Decsion Tree Weight Base with different Criterion

KianKian Member Posts: 8 Contributor I
edited December 2018 in Help

How i can do Decision tree weight base with different criterion (like gain_ratio,information_gain, gini_index, accuracy) with RapidMiner software.

in Decision tree (weight_base) operator, there is not this option.

Thanks

Tagged:

Answers

  • Thomas_OttThomas_Ott RapidMiner Certified Analyst, RapidMiner Certified Expert, Member Posts: 1,761 Unicorn

    To help me understand better, are you referring to feeding weighted examples into the Decision Tree operator? If yes, you can do that with something like a Weight by Stratification operator and feed in the data into the Decision Tree operator. From there you can selec the gain_ration, information_gain, etc. 

     

    If you want to weigh attributes by gain_ratio, etc.

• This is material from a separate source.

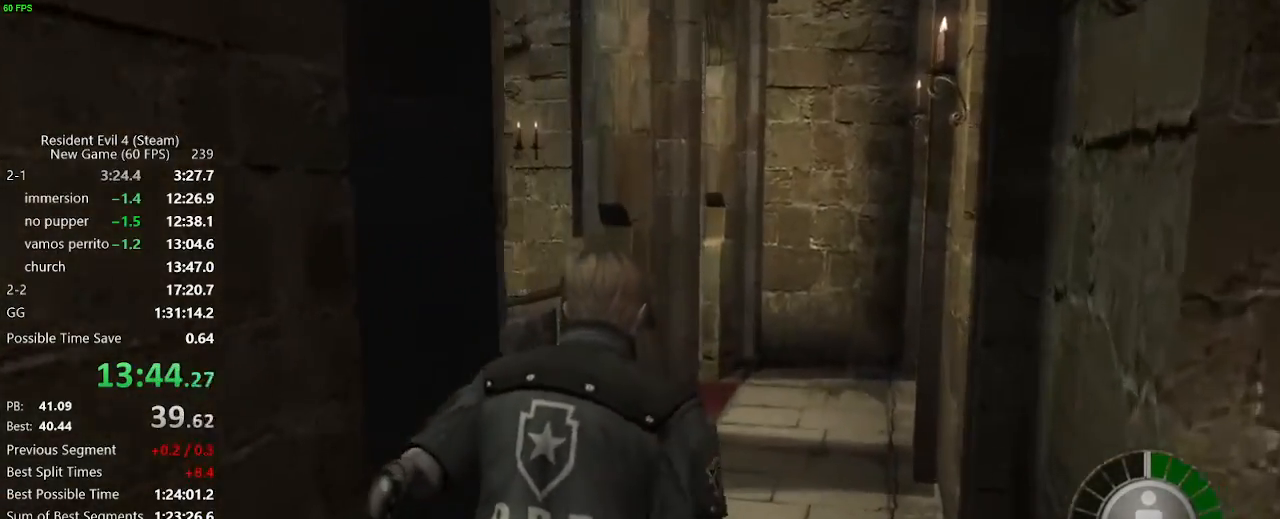
{"keys": ["a", "w"], "mouse": [], "events": [[33, "a", "down"]]}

You can use the Weight by Information Gain, Weight by Gini, etc operators. 

  • KianKian Member Posts: 8 Contributor I

    Thanks for reply, i think i should explain more.

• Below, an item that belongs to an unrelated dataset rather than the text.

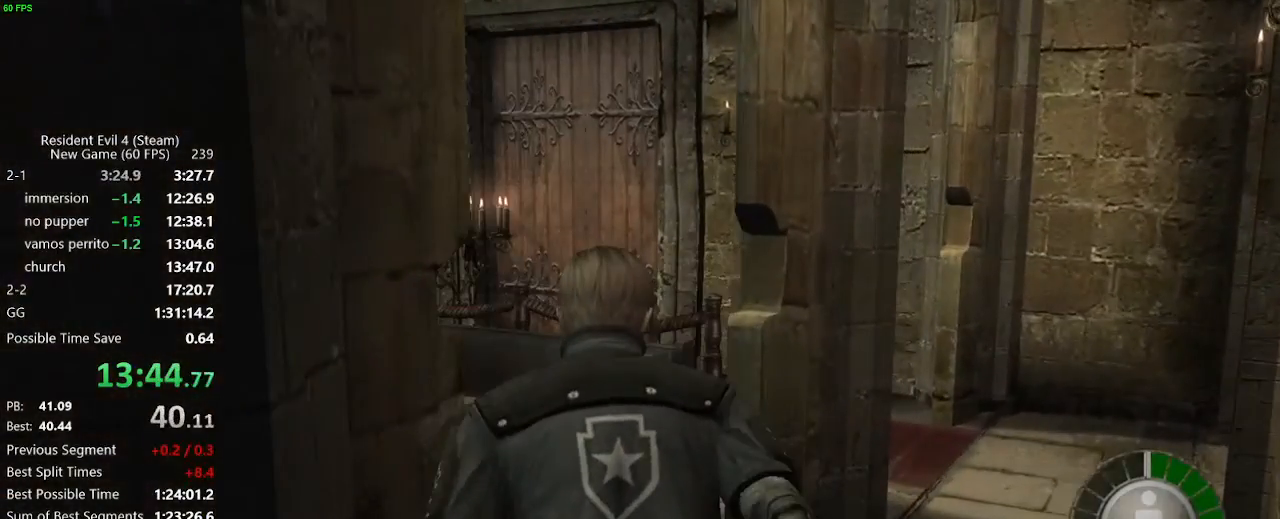
{"keys": [], "mouse": [], "events": [[100, "f", "down"], [150, "a", "up"], [150, "f", "up"], [150, "w", "up"], [283, "f", "down"], [333, "f", "up"], [433, "f", "down"], [467, "f", "up"]]}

    I did weighting on my main dataset and create datasets result in several weighitng operator.

    so i have a main dataset and several datast result in weighting operator in this dataset i have important attribute only.

    at second section i want to do deciosion tree weight base with different criterion.

    Example: dataset resultin gain ratio>> dicision tree weight base for examample with accuracy criterion and etc.

    IN Decision Tree operator there are 4 criterion but in Decision Tree weight-base operator there is not this option!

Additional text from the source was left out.